Let's start with the rules. Rock the Rink removes two players from each team, making it a four-on-four game, if you include the goalies. There's no time clock. Instead, you play to a certain score, which defaults to five. The game also institutes a basketball-like shot clock, which forces you to constantly work your way up the ice. If the clock expires, your player falls over, and the puck gets loose. There are no rules like icing or offsides - the only times play stops is when the puck flies out of play, a fight breaks out, or a goal is scored. So, since penalties are a thing of the past, you can fly around the rink, checking as hard as you possibly can. There are even special checks and shots, like body slams and tornado shots, as well as check-dodging special moves, such as the air deke.
Like Nintendo's classic NES game, Ice Hockey, the players in Rock the Rink are broken down into two groups - small guys and big guys. The small players (termed finesse players in the game) are better shooters, and they can execute special shots. Of course, being smaller players makes them easy to crush, and they can't fight too well either. The big (power) players check much harder, and they can take a little more of a beating before giving up the puck. But they can't maneuver on the ice as nimbly as the small guys.

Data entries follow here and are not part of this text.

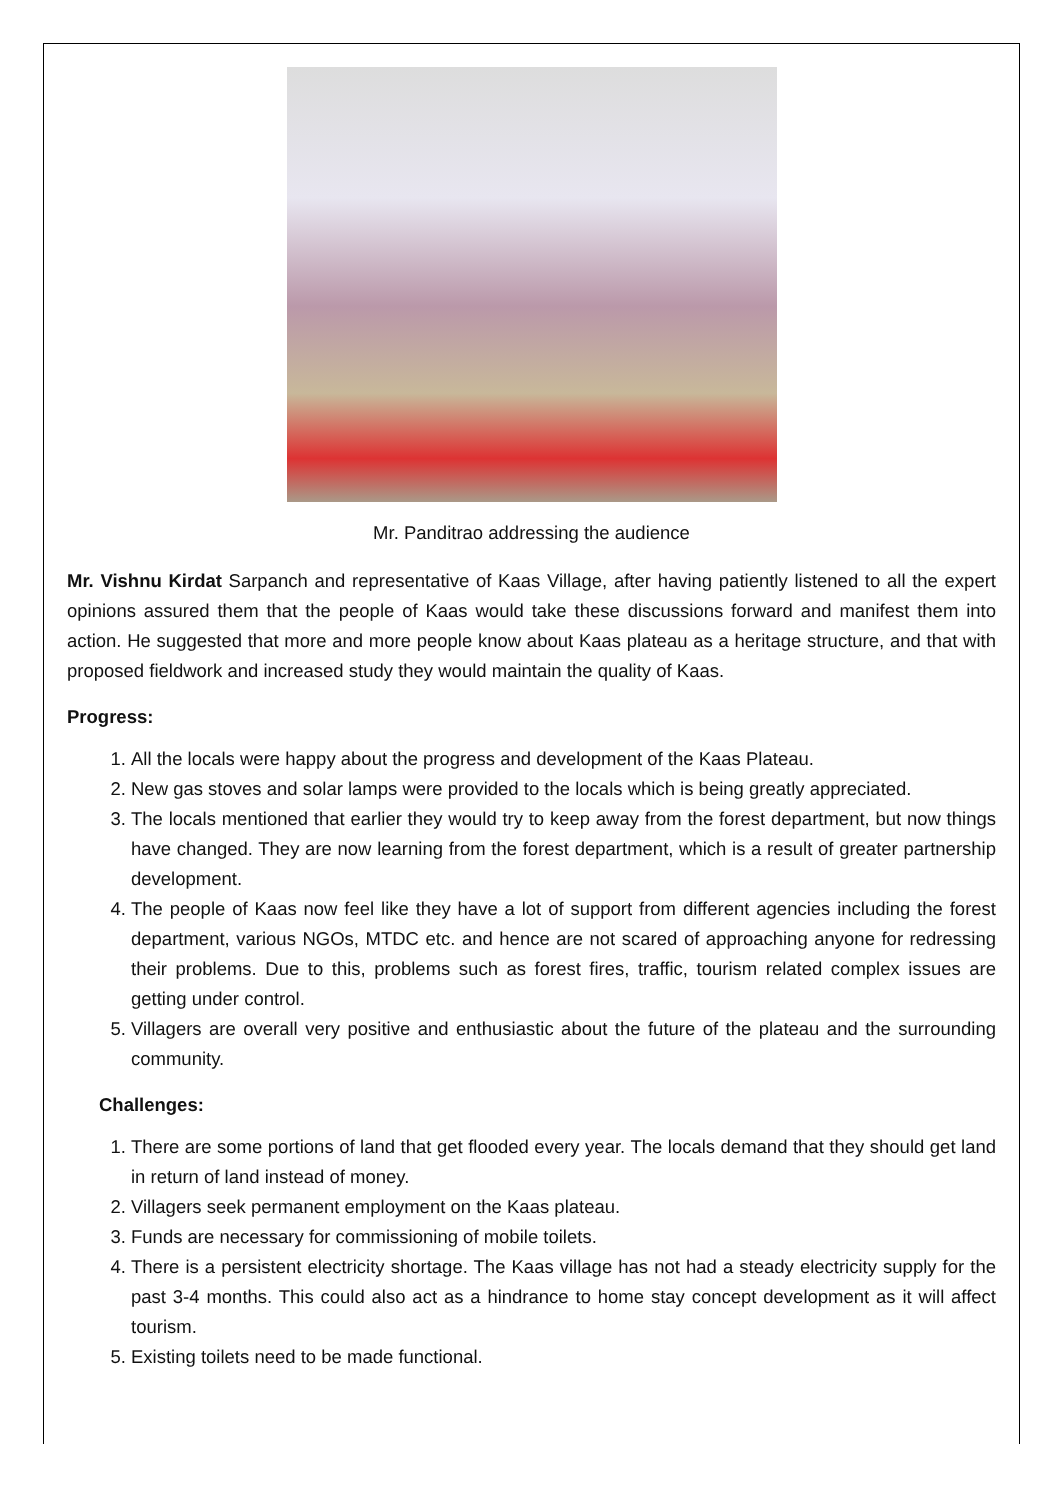Mr. Panditrao addressing the audience
Mr. Vishnu Kirdat Sarpanch and representative of Kaas Village, after having patiently listened to all the expert opinions assured them that the people of Kaas would take these discussions forward and manifest them into action. He suggested that more and more people know about Kaas plateau as a heritage structure, and that with proposed fieldwork and increased study they would maintain the quality of Kaas.
Progress:
1. All the locals were happy about the progress and development of the Kaas Plateau.
2. New gas stoves and solar lamps were provided to the locals which is being greatly appreciated.
3. The locals mentioned that earlier they would try to keep away from the forest department, but now things have changed. They are now learning from the forest department, which is a result of greater partnership development.
4. The people of Kaas now feel like they have a lot of support from different agencies including the forest department, various NGOs, MTDC etc. and hence are not scared of approaching anyone for redressing their problems. Due to this, problems such as forest fires, traffic, tourism related complex issues are getting under control.
5. Villagers are overall very positive and enthusiastic about the future of the plateau and the surrounding community.
Challenges:
1. There are some portions of land that get flooded every year. The locals demand that they should get land in return of land instead of money.
2. Villagers seek permanent employment on the Kaas plateau.
3. Funds are necessary for commissioning of mobile toilets.
4. There is a persistent electricity shortage. The Kaas village has not had a steady electricity supply for the past 3-4 months. This could also act as a hindrance to home stay concept development as it will affect tourism.
5. Existing toilets need to be made functional.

The game starts you off with a collection of make-believe teams, such as the Cabbies and the Sting. As you progress through the game's NHL challenge mode, you'll unlock NHL teams, complete with actual players. The NHL challenge is also the portion of the game that lets you earn upgrades for your teams. You'll earn three levels of upgrades for your speed, power, and shooting. Other game modes include a jump-right-in arcade mode and a tournament mode that lets you crown the King of the Rink. The game has an extensive collection of unlockable options, including different pucks, rinks, and, of course, big-head mode.The gameplay is really something. The game runs at a blazing speed, but the analog control is tight enough to let you weave between players and make your way to the net with ease, once you've spent some time with the game. The control is easy to pick up, and the games are usually short enough to make it an excellent group experience. The only real black mark on the gameplay is a minor one. The fighting is absolutely lame. While you really can't expect a fighting engine worthy of a Tekken or a Street Fighter, the fighting in Rock the Rink consists of four buttons, three different hits, and one block. You and your opponent simply time button presses in hopes of squeezing a hit between blocks. Very boring. Luckily, the game practically asks you if you want to fight (a bell rings and you must hit R2 to actually enter the fight), so you can skip out on the lame fighting 90 percent of the time.

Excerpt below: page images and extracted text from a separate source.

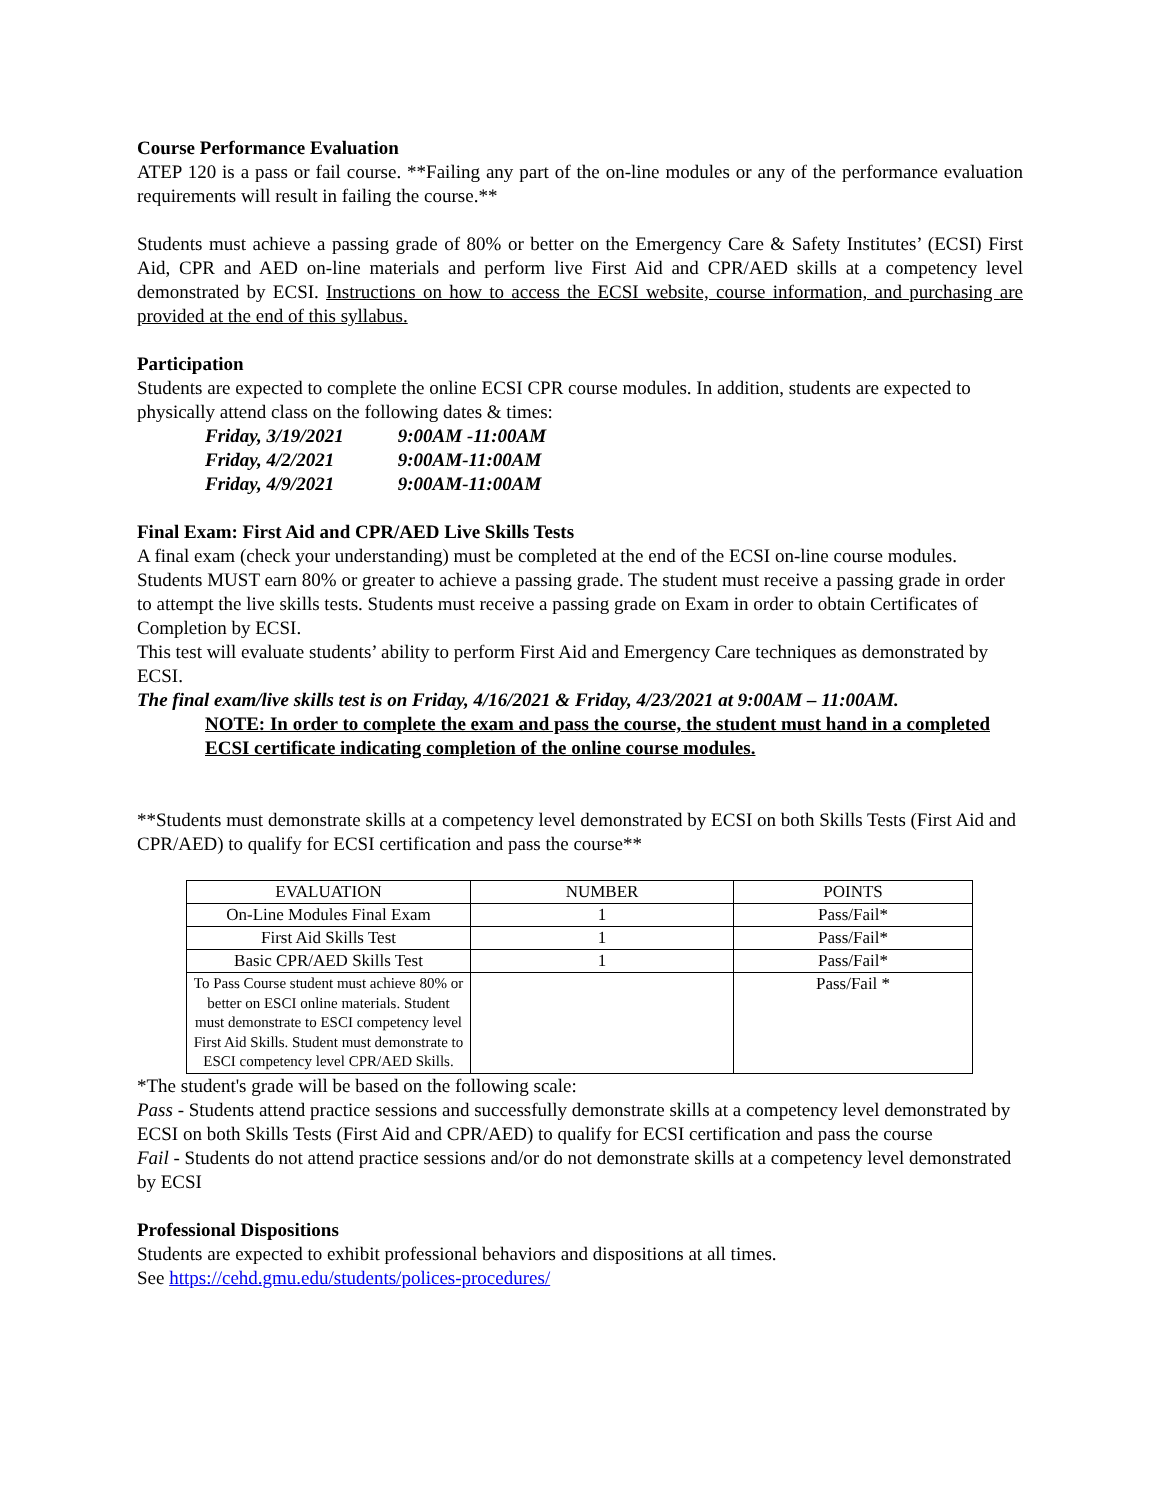Course Performance Evaluation
ATEP 120 is a pass or fail course. **Failing any part of the on-line modules or any of the performance evaluation requirements will result in failing the course.**
Students must achieve a passing grade of 80% or better on the Emergency Care & Safety Institutes’ (ECSI) First Aid, CPR and AED on-line materials and perform live First Aid and CPR/AED skills at a competency level demonstrated by ECSI. Instructions on how to access the ECSI website, course information, and purchasing are provided at the end of this syllabus.
Participation
Students are expected to complete the online ECSI CPR course modules. In addition, students are expected to physically attend class on the following dates & times:
Friday, 3/19/2021 9:00AM -11:00AM
Friday, 4/2/2021 9:00AM-11:00AM
Friday, 4/9/2021 9:00AM-11:00AM
Final Exam: First Aid and CPR/AED Live Skills Tests
A final exam (check your understanding) must be completed at the end of the ECSI on-line course modules. Students MUST earn 80% or greater to achieve a passing grade. The student must receive a passing grade in order to attempt the live skills tests. Students must receive a passing grade on Exam in order to obtain Certificates of Completion by ECSI.
This test will evaluate students’ ability to perform First Aid and Emergency Care techniques as demonstrated by ECSI.
The final exam/live skills test is on Friday, 4/16/2021 & Friday, 4/23/2021 at 9:00AM – 11:00AM.
NOTE: In order to complete the exam and pass the course, the student must hand in a completed ECSI certificate indicating completion of the online course modules.
**Students must demonstrate skills at a competency level demonstrated by ECSI on both Skills Tests (First Aid and CPR/AED) to qualify for ECSI certification and pass the course**
| EVALUATION | NUMBER | POINTS |
| --- | --- | --- |
| On-Line Modules Final Exam | 1 | Pass/Fail* |
| First Aid Skills Test | 1 | Pass/Fail* |
| Basic CPR/AED Skills Test | 1 | Pass/Fail* |
| To Pass Course student must achieve 80% or better on ESCI online materials. Student must demonstrate to ESCI competency level First Aid Skills. Student must demonstrate to ESCI competency level CPR/AED Skills. | | Pass/Fail * |
*The student's grade will be based on the following scale:
Pass - Students attend practice sessions and successfully demonstrate skills at a competency level demonstrated by ECSI on both Skills Tests (First Aid and CPR/AED) to qualify for ECSI certification and pass the course
Fail - Students do not attend practice sessions and/or do not demonstrate skills at a competency level demonstrated by ECSI
Professional Dispositions
Students are expected to exhibit professional behaviors and dispositions at all times.
See https://cehd.gmu.edu/students/polices-procedures/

Graphically, Rock the Rink looks pretty sharp. The characters aren't the most detailed player models in the world, but the game's frenetic pace more than makes up for the title's simple look. The models animate pretty well, especially the goalie, who executes stick and glove saves extremely well. The game's soundtrack is made up of a bunch of songs about hockey, but the music only plays when one team is in bonus mode, which pumps up the stats of your entire team for a few seconds. Celebrity Skin by the band Hole plays over the game's prerendered intro movie. The commentary takes on the ESPN style of sports announcing, full of catch phrases and witty pop-culture references. Since the game runs so quickly, the announcer is always talking, calling out big hits, passes, and shots. The announcer remains interesting for about a week, then the repetition starts to become a bit of an issue.
NHL Rock the Rink is a pleasantly surprising "extreme" sports game. It doesn't get muddled down with too much stat tracking or too many gameplay options. It's a basic, bare-bones game that lets you jump right in and score some goals. Hockey fans may find that the game strays a bit too far from their favorite sport, but the game is amazingly exciting and makes a worthwhile purchase for anyone looking for a fast-paced competitive game.